Alphabet and rival Microsoft are back in the race to rule the internet zeitgeist after Google owner Bard launched a new AI chatbot sensation, ChatGPT.

Just minutes after Google announced the launch of Bard on Monday, Microsoft said it would hold an event at its Redmond headquarters to reveal its AI, setting the stage for the next Chrome-versus- Internet Explorer or Gmail-versus- Hotmail.

Since it opened for public use last year, Microsoft backed OpenAI's ChatGPT has taken the tech world by storm as people worldwide have creative ideas with prompts that the conversational chatbot uses to create everything from poems and novels to jokes and film scripts.

There is a chance that the artificial intelligence service could change how consumers search for information or create content on command, and free up time for white-collar workers.

The services that Google's Bard and ChatGPT would offer are similar. Users will have to key in a question, a request or give a prompt to receive a human-like response.

Microsoft and Google plan to embed AI tools in their search services, Bing and Google Search, which account for a lot of revenue.

Both technologies can distill complex information and multiple perspectives into easy-to digest formats, but the most apparent difference is Bard's ability to include recent events in the responses.

Alphabet's Bard will have access to more data, even though it is not immediately clear how the two services will differ.

Bard draws on information from the internet, while ChatGPT has access to data until 2021.

Bard is based on LaMDA, short for Language Model for Dialogue Applications. A company engineer called the AI generated text with such skill that the technology giant and scientists dismissed it as being sentient.

OpenAI's GPT, or Generative Pre-trained Transformer, was first released in 2020, and the GPT 3.5 series of language models that finished training in early 2022 is the backbone of ChatGPT.

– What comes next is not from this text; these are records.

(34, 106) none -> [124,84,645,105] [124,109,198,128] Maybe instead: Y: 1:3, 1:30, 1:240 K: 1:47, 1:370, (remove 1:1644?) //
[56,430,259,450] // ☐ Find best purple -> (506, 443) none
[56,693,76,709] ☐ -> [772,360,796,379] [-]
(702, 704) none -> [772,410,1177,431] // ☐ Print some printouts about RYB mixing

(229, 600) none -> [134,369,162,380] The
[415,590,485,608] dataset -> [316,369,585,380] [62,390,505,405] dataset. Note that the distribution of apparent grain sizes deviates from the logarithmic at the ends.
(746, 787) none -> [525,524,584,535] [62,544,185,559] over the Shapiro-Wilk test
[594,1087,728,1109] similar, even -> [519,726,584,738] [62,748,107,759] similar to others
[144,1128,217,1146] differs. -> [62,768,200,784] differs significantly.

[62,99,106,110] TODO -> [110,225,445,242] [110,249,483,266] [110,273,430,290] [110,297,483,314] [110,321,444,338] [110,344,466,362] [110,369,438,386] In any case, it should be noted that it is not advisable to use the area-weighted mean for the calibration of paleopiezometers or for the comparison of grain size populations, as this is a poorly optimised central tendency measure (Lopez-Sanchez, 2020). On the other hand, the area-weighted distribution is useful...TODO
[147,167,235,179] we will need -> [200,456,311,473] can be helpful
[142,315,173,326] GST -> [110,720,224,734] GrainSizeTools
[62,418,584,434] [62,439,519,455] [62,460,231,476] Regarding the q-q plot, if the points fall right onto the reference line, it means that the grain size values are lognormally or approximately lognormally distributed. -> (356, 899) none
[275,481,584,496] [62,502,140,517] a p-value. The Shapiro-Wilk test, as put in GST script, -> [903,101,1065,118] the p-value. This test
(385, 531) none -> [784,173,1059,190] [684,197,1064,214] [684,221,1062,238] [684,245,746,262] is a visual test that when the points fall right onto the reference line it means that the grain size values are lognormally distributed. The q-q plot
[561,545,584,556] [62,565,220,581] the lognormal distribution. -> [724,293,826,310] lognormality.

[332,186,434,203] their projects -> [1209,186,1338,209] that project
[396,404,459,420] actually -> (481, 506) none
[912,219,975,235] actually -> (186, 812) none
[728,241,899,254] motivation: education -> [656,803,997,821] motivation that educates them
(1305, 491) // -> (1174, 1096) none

ChatGPT can sometimes write plausible-sounding but incorrect or nonsensical answers, according to Open AI in a blog post.

Alphabet CEO Sundar Pichai said in a blog post that the conversational AI service will be widely available in the coming weeks.

In the two months after ChatGPT's launch, a number of tech companies have doubled down on generative AI technology, while a number of startups are working on their own projects.

Baidu, China's answer to Google, is the latest company to join the frenzy. Its AI is called Ernie.